YOUR TASK
Write out the full listing again, exactly as it stands.

THE DATA
┌────────

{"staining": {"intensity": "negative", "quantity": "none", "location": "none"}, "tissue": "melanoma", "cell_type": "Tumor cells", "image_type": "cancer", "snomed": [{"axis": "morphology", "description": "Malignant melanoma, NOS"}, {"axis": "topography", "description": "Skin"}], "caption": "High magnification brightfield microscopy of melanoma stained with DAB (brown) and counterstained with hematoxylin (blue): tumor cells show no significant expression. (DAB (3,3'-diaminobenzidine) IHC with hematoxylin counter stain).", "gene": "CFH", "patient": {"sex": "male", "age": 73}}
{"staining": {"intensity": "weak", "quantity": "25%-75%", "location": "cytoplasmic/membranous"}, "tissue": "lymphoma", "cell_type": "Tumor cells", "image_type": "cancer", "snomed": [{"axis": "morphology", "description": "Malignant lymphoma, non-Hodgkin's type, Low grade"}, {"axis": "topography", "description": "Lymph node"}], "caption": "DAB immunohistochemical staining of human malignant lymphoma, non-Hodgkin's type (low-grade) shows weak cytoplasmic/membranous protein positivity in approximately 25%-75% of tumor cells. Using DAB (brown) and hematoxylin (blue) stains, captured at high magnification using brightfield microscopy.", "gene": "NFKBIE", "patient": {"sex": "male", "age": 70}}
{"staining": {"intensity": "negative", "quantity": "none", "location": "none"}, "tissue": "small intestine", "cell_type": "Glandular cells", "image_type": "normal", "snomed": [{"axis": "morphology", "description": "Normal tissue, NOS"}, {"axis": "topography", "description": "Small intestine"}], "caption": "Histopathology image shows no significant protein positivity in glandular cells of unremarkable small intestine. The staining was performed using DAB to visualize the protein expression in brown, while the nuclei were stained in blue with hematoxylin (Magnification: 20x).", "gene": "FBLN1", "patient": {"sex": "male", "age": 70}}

└────────

SOLUTION BELOW
{"staining": {"intensity": "negative", "quantity": "none", "location": "none"}, "tissue": "melanoma", "cell_type": "Tumor cells", "image_type": "cancer", "snomed": [{"axis": "morphology", "description": "Malignant melanoma, NOS"}, {"axis": "topography", "description": "Skin"}], "caption": "High magnification brightfield microscopy of melanoma stained with DAB (brown) and counterstained with hematoxylin (blue): tumor cells show no significant expression. (DAB (3,3'-diaminobenzidine) IHC with hematoxylin counter stain).", "gene": "CFH", "patient": {"sex": "male", "age": 73}}
{"staining": {"intensity": "weak", "quantity": "25%-75%", "location": "cytoplasmic/membranous"}, "tissue": "lymphoma", "cell_type": "Tumor cells", "image_type": "cancer", "snomed": [{"axis": "morphology", "description": "Malignant lymphoma, non-Hodgkin's type, Low grade"}, {"axis": "topography", "description": "Lymph node"}], "caption": "DAB immunohistochemical staining of human malignant lymphoma, non-Hodgkin's type (low-grade) shows weak cytoplasmic/membranous protein positivity in approximately 25%-75% of tumor cells. Using DAB (brown) and hematoxylin (blue) stains, captured at high magnification using brightfield microscopy.", "gene": "NFKBIE", "patient": {"sex": "male", "age": 70}}
{"staining": {"intensity": "negative", "quantity": "none", "location": "none"}, "tissue": "small intestine", "cell_type": "Glandular cells", "image_type": "normal", "snomed": [{"axis": "morphology", "description": "Normal tissue, NOS"}, {"axis": "topography", "description": "Small intestine"}], "caption": "Histopathology image shows no significant protein positivity in glandular cells of unremarkable small intestine. The staining was performed using DAB to visualize the protein expression in brown, while the nuclei were stained in blue with hematoxylin (Magnification: 20x).", "gene": "FBLN1", "patient": {"sex": "male", "age": 70}}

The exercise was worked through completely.